======== INFORMATION PROVIDED

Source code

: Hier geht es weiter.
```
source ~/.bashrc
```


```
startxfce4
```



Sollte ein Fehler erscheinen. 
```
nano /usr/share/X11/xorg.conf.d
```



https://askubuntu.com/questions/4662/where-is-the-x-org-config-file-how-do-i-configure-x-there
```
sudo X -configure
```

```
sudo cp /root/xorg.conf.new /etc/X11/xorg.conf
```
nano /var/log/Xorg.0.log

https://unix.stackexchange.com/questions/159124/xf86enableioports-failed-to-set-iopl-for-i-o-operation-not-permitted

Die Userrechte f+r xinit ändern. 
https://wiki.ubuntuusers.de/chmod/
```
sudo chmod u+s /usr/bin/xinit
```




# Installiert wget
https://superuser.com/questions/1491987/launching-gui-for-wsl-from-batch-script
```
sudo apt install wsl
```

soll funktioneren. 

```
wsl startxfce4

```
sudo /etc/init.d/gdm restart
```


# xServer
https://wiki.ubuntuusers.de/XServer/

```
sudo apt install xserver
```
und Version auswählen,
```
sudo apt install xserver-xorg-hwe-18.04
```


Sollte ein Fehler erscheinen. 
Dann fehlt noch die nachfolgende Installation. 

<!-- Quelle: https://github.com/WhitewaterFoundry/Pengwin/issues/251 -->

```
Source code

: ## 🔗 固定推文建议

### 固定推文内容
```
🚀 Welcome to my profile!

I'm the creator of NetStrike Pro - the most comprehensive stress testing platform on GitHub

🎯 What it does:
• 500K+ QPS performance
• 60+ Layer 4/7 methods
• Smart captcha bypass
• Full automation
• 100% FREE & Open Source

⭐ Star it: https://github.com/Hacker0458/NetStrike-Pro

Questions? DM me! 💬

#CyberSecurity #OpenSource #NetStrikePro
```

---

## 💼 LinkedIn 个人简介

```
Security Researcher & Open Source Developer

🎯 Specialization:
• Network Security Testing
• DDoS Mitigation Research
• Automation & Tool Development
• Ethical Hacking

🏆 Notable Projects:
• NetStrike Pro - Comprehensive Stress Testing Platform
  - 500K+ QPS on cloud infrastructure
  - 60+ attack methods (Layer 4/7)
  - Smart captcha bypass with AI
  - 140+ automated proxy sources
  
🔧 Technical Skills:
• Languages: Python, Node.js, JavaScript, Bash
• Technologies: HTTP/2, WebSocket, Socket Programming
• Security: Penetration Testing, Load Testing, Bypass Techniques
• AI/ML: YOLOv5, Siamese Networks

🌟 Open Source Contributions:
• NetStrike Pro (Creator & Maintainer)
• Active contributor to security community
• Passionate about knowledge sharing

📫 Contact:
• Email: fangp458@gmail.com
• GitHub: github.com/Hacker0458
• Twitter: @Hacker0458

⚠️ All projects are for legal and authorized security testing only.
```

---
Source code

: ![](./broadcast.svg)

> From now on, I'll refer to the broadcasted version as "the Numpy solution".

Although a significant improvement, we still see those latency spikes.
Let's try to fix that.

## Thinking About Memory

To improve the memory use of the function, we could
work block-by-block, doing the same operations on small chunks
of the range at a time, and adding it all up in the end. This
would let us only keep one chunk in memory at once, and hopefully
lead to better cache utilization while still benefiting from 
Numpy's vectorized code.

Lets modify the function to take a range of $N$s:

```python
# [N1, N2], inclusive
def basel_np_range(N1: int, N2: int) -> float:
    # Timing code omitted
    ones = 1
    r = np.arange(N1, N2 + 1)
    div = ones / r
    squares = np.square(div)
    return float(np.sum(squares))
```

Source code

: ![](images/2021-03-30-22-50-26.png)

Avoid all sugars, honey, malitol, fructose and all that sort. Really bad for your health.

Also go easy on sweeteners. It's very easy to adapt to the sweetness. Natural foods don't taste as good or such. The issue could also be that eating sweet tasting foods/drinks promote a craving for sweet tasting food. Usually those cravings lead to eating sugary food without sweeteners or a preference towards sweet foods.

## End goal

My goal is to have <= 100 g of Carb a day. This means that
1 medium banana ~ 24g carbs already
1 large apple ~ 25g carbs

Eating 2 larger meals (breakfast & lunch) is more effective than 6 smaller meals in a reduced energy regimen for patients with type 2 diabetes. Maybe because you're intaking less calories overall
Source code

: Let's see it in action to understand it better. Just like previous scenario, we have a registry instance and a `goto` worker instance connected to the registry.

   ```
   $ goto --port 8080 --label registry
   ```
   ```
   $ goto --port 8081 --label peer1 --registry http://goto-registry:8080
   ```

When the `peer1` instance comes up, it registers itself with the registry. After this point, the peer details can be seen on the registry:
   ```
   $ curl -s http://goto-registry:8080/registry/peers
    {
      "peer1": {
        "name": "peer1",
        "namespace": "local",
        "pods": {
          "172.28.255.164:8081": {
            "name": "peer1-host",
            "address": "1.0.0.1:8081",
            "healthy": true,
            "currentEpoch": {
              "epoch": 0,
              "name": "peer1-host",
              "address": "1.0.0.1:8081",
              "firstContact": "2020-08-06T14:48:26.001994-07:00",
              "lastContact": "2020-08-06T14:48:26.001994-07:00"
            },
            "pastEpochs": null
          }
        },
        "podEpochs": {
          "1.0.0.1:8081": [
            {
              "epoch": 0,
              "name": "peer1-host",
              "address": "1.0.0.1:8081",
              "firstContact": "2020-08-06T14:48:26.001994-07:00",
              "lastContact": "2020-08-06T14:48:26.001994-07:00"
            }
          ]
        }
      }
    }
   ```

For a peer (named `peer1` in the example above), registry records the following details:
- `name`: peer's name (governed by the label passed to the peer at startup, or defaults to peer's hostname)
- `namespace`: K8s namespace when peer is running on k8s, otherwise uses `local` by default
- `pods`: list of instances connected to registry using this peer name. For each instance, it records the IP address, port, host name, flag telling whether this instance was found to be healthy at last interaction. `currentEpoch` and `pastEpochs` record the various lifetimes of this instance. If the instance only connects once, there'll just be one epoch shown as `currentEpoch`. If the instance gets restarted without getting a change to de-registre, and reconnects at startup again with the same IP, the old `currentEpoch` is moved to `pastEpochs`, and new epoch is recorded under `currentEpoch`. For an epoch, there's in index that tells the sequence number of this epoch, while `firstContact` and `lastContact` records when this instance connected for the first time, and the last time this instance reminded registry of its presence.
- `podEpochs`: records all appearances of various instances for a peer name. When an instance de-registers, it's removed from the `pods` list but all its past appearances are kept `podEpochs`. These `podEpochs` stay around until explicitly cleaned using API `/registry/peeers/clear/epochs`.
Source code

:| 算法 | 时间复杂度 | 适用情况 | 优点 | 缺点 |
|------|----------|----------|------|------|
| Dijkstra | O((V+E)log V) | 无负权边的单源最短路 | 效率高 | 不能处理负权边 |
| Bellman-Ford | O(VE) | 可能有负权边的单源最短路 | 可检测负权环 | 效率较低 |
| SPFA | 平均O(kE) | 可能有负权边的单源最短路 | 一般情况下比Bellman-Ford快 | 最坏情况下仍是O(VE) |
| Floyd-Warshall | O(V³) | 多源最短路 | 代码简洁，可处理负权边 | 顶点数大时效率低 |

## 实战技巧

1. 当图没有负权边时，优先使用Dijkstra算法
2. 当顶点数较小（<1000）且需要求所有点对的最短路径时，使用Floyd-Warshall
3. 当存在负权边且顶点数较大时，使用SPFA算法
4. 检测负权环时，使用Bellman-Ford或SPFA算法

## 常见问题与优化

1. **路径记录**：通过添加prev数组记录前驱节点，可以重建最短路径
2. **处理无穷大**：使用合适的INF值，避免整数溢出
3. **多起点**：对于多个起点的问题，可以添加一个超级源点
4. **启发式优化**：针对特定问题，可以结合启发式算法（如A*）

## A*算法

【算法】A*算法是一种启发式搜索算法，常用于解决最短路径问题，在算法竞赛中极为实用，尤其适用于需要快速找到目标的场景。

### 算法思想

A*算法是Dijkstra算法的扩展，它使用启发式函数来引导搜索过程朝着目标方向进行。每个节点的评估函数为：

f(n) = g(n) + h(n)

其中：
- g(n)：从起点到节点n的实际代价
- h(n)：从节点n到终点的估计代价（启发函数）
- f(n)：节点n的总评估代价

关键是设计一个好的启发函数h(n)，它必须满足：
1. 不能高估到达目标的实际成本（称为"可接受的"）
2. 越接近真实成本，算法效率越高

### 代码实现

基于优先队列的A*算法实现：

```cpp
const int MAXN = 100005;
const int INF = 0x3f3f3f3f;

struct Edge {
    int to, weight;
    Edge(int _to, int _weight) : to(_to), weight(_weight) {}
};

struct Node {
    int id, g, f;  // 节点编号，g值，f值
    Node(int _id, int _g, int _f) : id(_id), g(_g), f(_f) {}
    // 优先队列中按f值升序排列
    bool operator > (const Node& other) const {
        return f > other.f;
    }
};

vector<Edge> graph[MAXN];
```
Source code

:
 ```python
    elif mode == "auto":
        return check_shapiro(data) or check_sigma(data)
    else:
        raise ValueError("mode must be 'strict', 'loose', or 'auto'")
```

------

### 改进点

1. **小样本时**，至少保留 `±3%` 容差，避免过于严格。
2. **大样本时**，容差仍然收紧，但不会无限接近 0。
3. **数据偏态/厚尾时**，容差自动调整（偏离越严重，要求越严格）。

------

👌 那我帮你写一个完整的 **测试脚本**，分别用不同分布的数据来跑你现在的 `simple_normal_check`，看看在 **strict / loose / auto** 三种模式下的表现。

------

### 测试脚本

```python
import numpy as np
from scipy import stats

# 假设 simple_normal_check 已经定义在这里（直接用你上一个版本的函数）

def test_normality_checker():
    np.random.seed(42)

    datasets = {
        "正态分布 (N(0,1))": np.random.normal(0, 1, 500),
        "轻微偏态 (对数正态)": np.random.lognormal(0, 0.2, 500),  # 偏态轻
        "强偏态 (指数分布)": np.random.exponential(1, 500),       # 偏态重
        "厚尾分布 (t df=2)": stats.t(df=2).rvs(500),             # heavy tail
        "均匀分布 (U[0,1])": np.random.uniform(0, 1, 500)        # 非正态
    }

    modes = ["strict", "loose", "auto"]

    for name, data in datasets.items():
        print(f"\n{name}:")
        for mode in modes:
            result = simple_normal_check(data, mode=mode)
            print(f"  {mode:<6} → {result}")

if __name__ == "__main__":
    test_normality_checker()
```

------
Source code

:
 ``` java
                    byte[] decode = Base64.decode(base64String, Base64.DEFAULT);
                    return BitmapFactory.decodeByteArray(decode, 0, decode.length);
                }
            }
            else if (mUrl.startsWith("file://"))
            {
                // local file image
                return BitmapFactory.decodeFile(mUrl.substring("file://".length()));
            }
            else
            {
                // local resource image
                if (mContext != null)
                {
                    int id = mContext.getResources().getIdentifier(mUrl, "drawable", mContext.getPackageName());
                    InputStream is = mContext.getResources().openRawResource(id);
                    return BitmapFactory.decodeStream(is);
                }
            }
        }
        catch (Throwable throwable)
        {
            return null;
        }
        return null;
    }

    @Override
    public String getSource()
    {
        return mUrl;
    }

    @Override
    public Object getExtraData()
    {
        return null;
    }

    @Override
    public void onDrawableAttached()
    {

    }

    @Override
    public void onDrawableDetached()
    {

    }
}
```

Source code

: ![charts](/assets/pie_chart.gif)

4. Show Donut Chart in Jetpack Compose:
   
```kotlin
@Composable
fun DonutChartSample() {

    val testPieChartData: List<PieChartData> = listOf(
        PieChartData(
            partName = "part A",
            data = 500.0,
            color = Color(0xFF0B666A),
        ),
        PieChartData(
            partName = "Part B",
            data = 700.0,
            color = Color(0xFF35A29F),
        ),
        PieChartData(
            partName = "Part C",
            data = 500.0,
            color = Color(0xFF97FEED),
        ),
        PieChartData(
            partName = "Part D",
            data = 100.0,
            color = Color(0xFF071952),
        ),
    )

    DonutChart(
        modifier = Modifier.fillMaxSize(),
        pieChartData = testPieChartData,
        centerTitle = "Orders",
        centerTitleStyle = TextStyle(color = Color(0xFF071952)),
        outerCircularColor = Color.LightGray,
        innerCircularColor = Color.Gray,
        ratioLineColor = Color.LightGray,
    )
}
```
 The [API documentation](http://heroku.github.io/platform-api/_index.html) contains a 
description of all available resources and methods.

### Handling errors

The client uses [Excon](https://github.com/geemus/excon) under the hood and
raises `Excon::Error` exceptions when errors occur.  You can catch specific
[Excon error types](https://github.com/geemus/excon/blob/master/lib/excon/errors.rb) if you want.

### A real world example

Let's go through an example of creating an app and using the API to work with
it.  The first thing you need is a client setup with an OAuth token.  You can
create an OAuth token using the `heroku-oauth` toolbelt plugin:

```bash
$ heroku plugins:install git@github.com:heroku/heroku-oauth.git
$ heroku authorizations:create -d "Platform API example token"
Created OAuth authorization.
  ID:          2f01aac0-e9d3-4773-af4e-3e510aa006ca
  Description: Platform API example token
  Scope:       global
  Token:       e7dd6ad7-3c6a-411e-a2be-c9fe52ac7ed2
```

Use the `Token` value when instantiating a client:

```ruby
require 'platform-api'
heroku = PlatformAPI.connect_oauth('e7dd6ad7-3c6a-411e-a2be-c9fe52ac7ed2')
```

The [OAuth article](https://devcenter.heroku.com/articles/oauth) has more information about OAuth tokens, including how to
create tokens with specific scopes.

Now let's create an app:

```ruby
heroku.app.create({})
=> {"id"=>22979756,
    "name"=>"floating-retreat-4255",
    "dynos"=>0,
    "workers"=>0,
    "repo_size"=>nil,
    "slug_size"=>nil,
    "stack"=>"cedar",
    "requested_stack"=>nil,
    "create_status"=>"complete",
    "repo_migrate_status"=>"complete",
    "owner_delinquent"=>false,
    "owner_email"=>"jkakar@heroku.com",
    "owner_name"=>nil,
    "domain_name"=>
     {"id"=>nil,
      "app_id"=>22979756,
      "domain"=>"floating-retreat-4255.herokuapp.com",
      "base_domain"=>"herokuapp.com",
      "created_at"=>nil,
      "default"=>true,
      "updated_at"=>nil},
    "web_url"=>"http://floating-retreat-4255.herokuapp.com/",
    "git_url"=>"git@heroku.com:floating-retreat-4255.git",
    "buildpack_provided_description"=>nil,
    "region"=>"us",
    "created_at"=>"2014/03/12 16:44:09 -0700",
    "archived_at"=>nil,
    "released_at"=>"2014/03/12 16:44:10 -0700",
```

================

__HOW TO COMPLETE THIS TASK__. Look over the records above, and wherever a line contains the string "testPieChartData", copy that line.

__COMPLETED TASK__.
    val testPieChartData: List<PieChartData> = listOf(
        pieChartData = testPieChartData,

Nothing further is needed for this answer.